Kirche der Heiligen Dreifaltigkeit
Ende des 18. Jahrhunderts wurde den Bewohnern von Straußnitz die Notwendigkeit des Baus einer eigenen Kirche immer bewusster, da sie wegen aller kirchlichen Angelegenheiten nach Neustadtl gehen mussten, was wohl unangenehm und auch aus Prestigegründen nicht mehr tragbar war. So beschlossen die Straußnitzer, eine eigene Kirche zu bauen, und der Landsmann und reiche Prager Händler Anton Hanke nahm sich vor, den Bau der Kirche zu finanzieren.
Anton Hanke Grab auf dem Friedhof Straußnitz
Er, der Sohn eines örtlichen Gärtners, wurde am 16. Oktober 1755 geboren. Als junger Kaufmannslehrling ging er nach Prag, wo er sesshaft wurde und es zu Reichtum brachte. Sein Heimatdorf hatte er nicht vergessen, und so wurde er zu dessen großzügigem Wohltäter. Er hat zum Bau der Kirche 10800 Gulden gespendet und alle diesbezüglichen, oft komplizierten Verhandlungen geführt.

**AUFGABE 1:**
Fass den Text über die Straußnitzer Kirche in zwei Sätzen zusammen.
**AUFGABE 2:**
Beantworte kurz anhand des Textes über die Straußnitzer Kirche:
(a) Wohin mussten die Straußnitzer wegen kirchlicher Angelegenheiten gehen?
(b) An welchem Tag wurde Anton Hanke geboren?
(c) Wie viele Gulden spendete er für den Bau der Kirche?
**AUFGABE 3:**
Schreib den Text über die Straußnitzer Kirche nach seinem letzten Satz weiter.
Die Datensätze stammen aus einer anderen Quelle.

**DATENSÄTZE:**
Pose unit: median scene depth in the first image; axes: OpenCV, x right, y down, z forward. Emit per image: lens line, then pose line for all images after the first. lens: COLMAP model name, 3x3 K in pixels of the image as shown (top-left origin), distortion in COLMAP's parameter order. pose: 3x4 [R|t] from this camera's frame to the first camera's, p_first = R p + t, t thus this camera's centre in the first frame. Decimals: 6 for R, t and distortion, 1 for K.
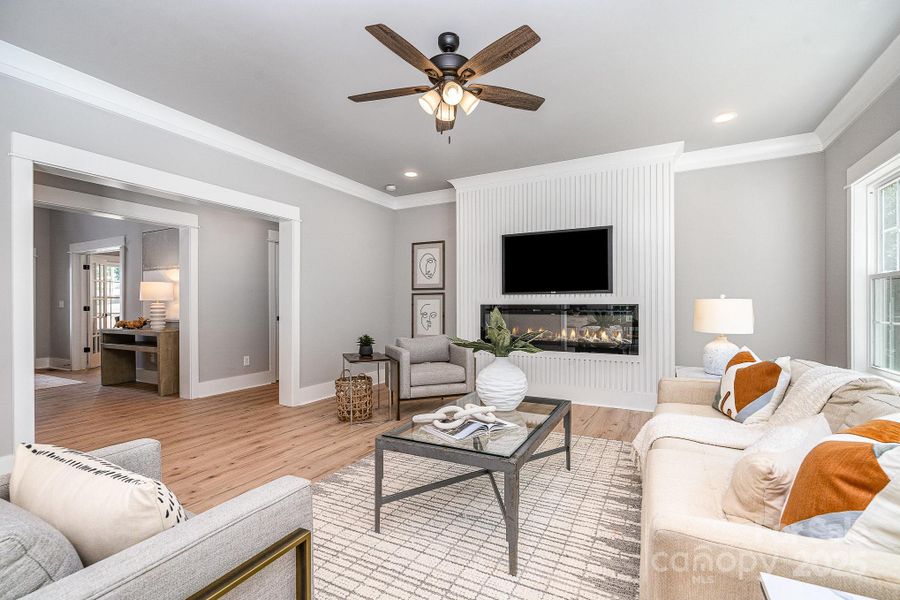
lens RADIAL K [[410.8, 0, 450.9], [0, 410.8, 304.5], [0, 0, 1]] dist [-0.002547, -0.000238]
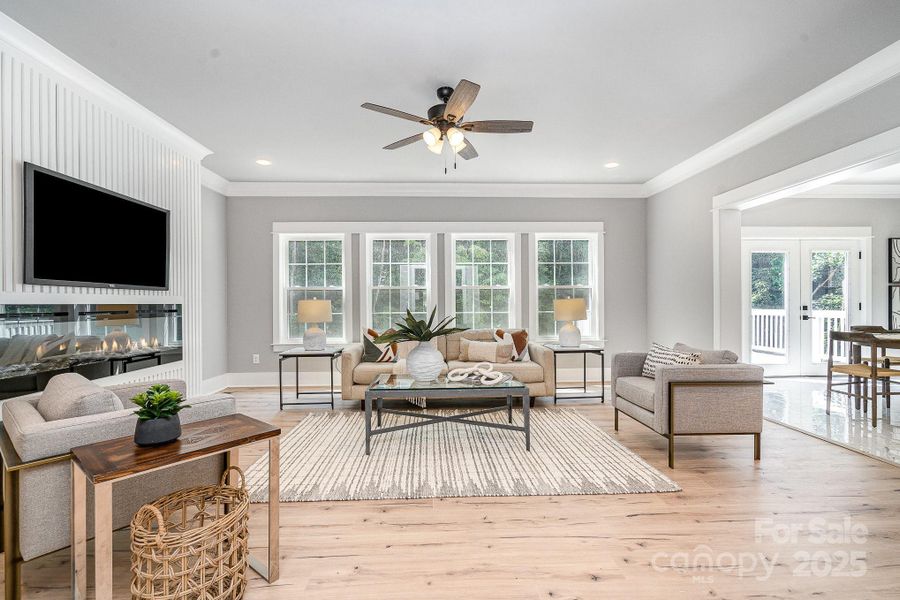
lens RADIAL K [[402.0, 0, 448.1], [0, 402.0, 304.2], [0, 0, 1]] dist [0.000747, 0.000192]
pose [[-0.495669, 0.001100, 0.868511, -0.610779], [0.007421, 0.999968, 0.002969, 0.001731], [-0.868480, 0.007917, -0.495661, 0.909314]]
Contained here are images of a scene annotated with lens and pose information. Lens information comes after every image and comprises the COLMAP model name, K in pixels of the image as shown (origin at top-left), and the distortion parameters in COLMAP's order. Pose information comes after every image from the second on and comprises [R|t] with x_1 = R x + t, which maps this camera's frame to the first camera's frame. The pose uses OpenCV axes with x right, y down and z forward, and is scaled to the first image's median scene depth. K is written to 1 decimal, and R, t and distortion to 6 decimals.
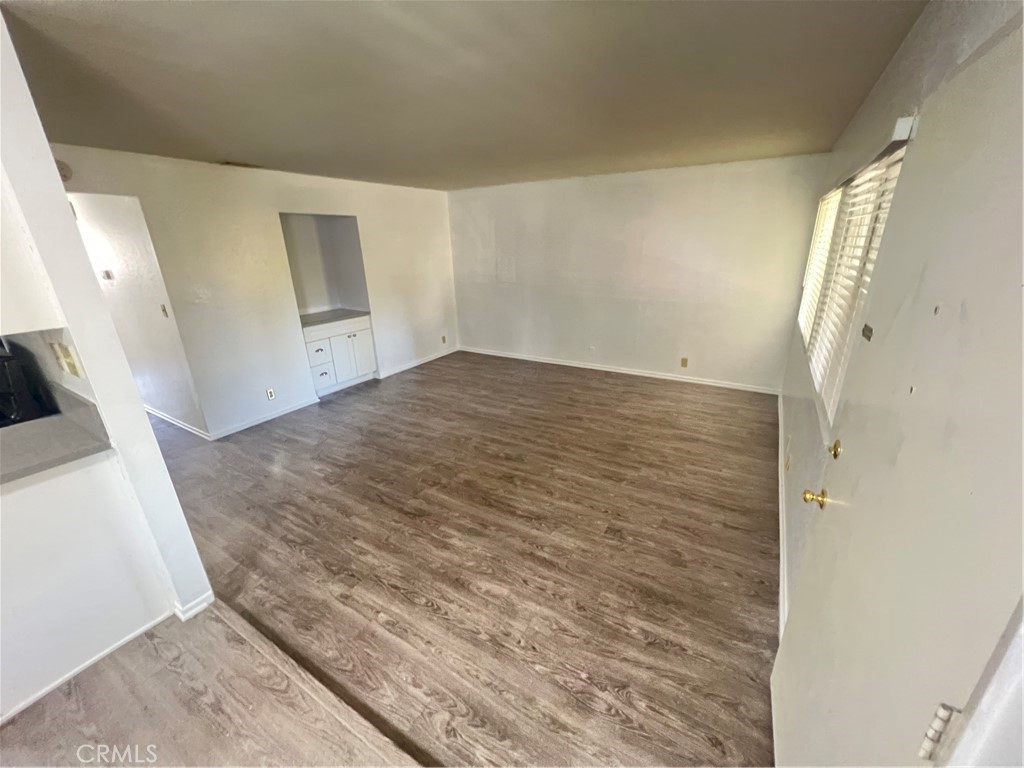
lens RADIAL K [[408.7, 0, 515.0], [0, 408.7, 386.5], [0, 0, 1]] dist [-0.000069, -0.000126]
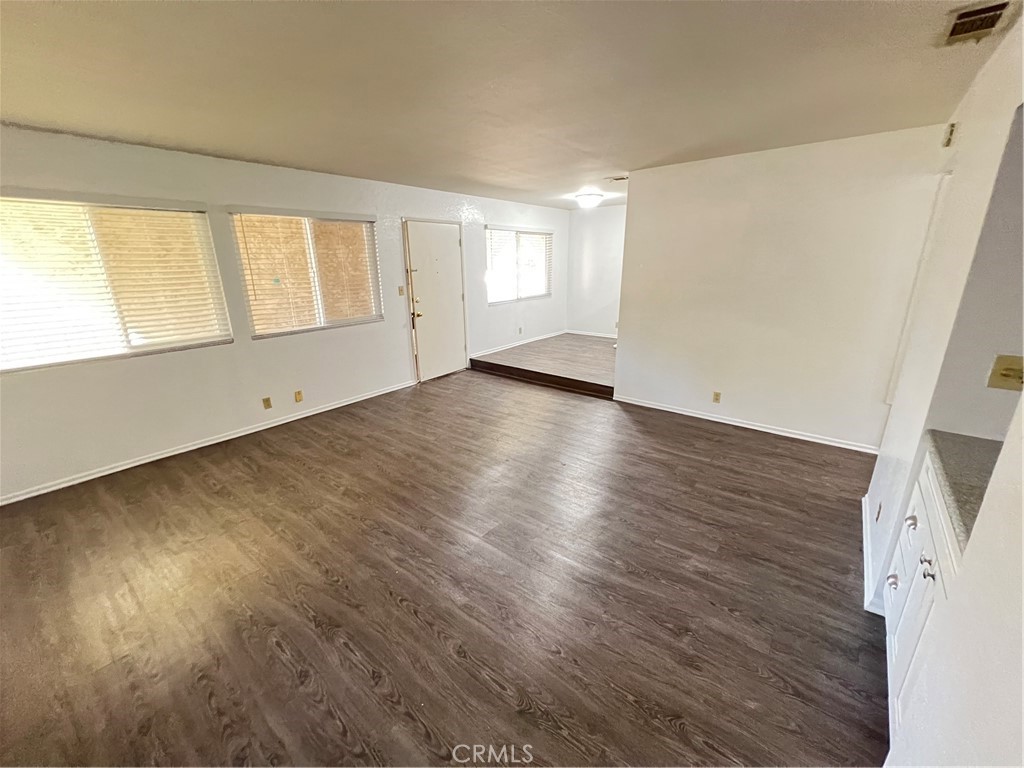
lens RADIAL K [[410.2, 0, 513.8], [0, 410.2, 383.3], [0, 0, 1]] dist [0.001613, 0.000216]
pose [[-0.991069, -0.003642, 0.133298, -0.401741], [0.076574, 0.802836, 0.591263, -0.848871], [-0.109169, 0.596189, -0.795387, 2.568147]]
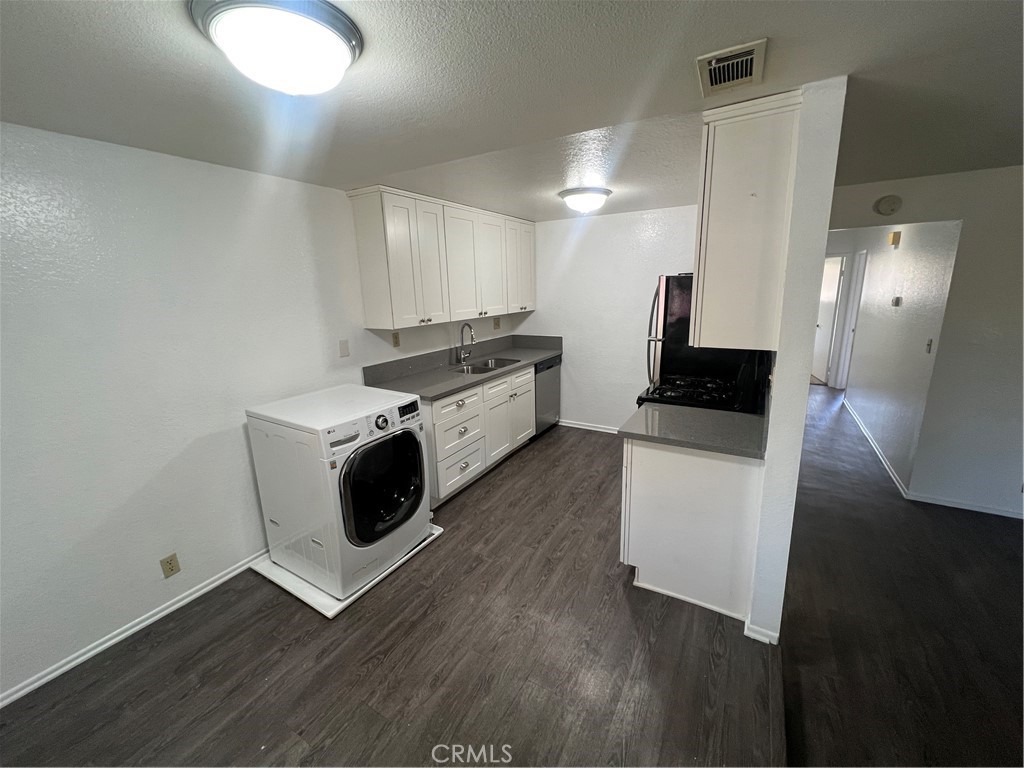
lens RADIAL K [[410.2, 0, 512.3], [0, 410.2, 383.0], [0, 0, 1]] dist [0.001613, 0.000216]
pose [[0.003565, 0.256889, -0.966434, 0.025581], [-0.308710, 0.919518, 0.243279, -0.069457], [0.951150, 0.297480, 0.082582, 0.131968]]
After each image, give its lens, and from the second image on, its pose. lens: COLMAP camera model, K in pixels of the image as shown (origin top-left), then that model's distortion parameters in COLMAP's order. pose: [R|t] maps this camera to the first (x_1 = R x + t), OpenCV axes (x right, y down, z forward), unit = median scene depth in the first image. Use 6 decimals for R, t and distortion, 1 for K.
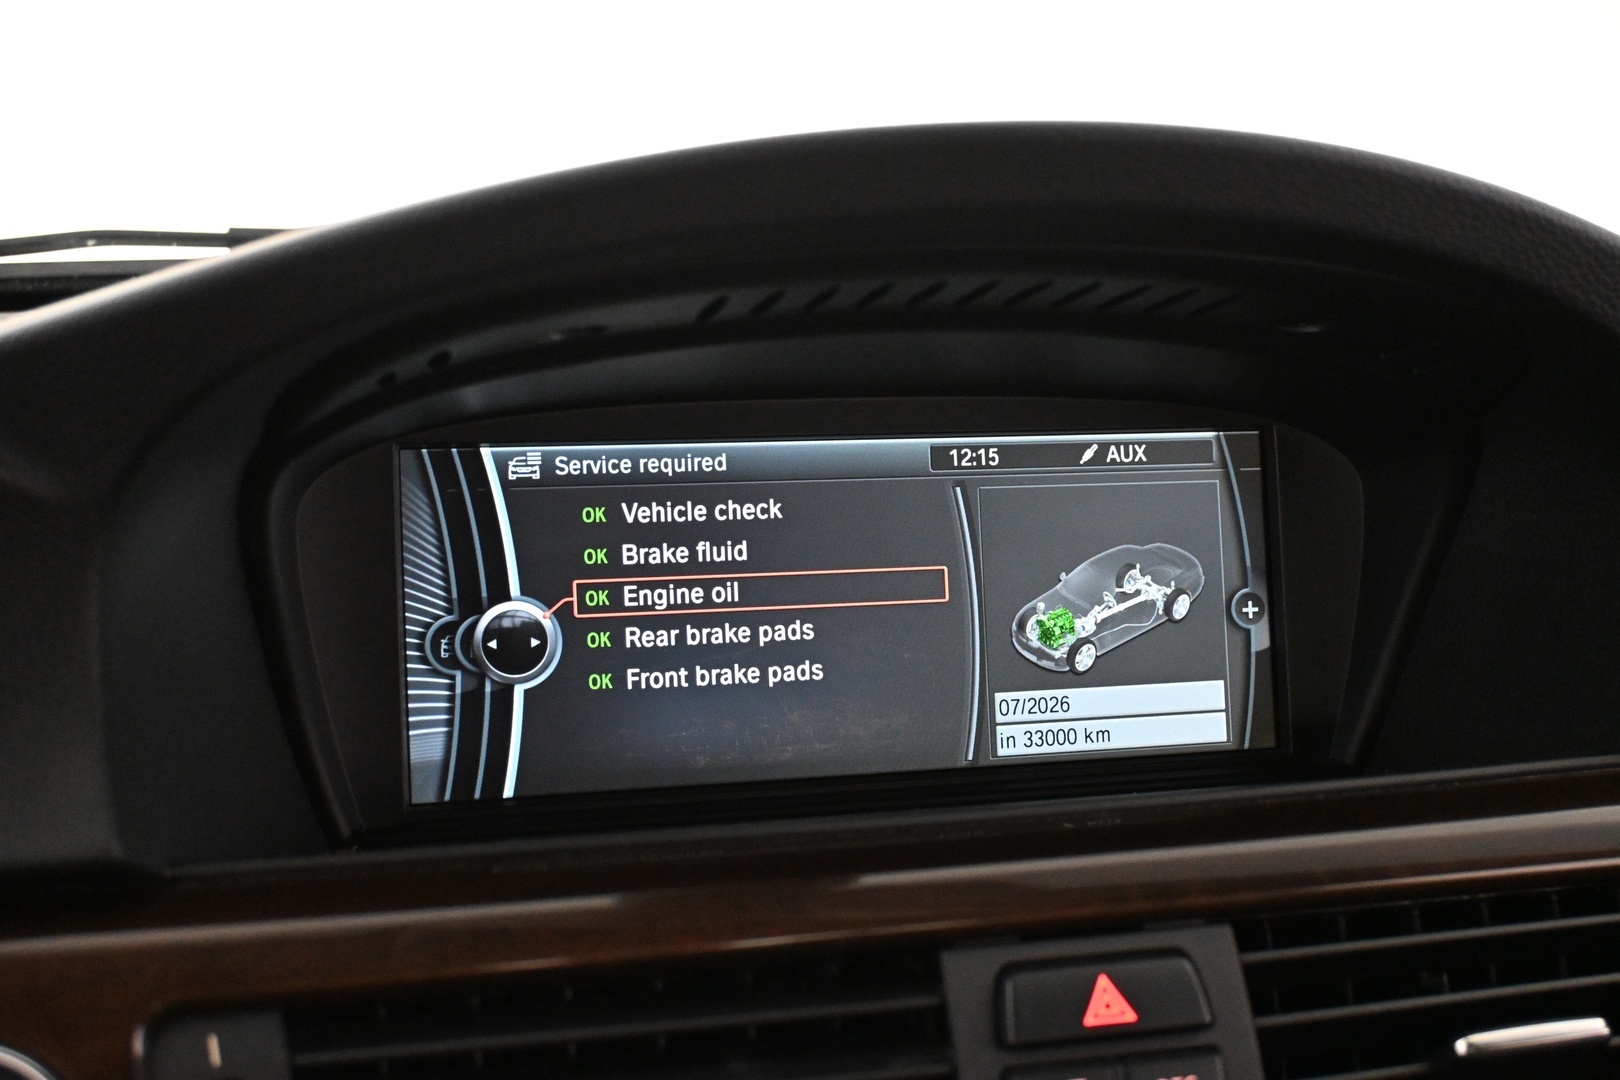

**ANTWORT 1:**
Weil die Bewohner von Straußnitz Ende des 18. Jahrhunderts für alle kirchlichen Angelegenheiten nach Neustadtl gehen mussten, beschlossen sie, eine eigene Kirche zu bauen. Der reiche Prager Händler Anton Hanke, Sohn eines örtlichen Gärtners, spendete dafür 10800 Gulden und führte alle Verhandlungen.

**ANTWORT 2:**
(a) Nach Neustadtl.
(b) Am 16. Oktober 1755.
(c) 10800 Gulden.

**ANTWORT 3:**
Den Grundstein legte der Leitmeritzer Bischof Wenzel Leopold Chlumczansky, Ritter von Przestowlk und Chlumnizan, der späteren Erzbischof von Prag, am Dienstag, dem 17. Mai 1803. Die Kirche wurde in den Jahren 1803 – 1804 gebaut, und in den Jahren 1807 – 1808 kamen noch die Sakristei und die Wohnung für den Geistlichen hinzu. Dem 11 x 15,5 Meter großen Kirchenschiff wurde ein halbkreisförmiges, 6,2 Meter tiefes Presbyterium angebaut. Die 5 x 6,5 Meter grosse Sakristei befand sich an seiner südostlichen Seite. Der an der Nordseite gelegte Kirchturm war 23 Meter hoch. Vor dem Eingang der neu gebauten Kirche wurden zwei Linden gepflanzt, von denen eine noch heute (2012) steht.
Im Jahr 1847 wurde die Kirche zur Expositur erhoben. Der Kirche wurde auch ein erster unabhängiger geistlicher Verwalter beigeordnet. Es war der Pfarrer der Kirche St. Laurentius in Neustadtl (Jezvé), Anton Dreschel, der hier fünf Jahre tätig war. Im Jahr 1899 wurde Straußnitz zu einer Pfarrei erhoben, und der damalige Expositurverwalter wurde erster Pfarrer.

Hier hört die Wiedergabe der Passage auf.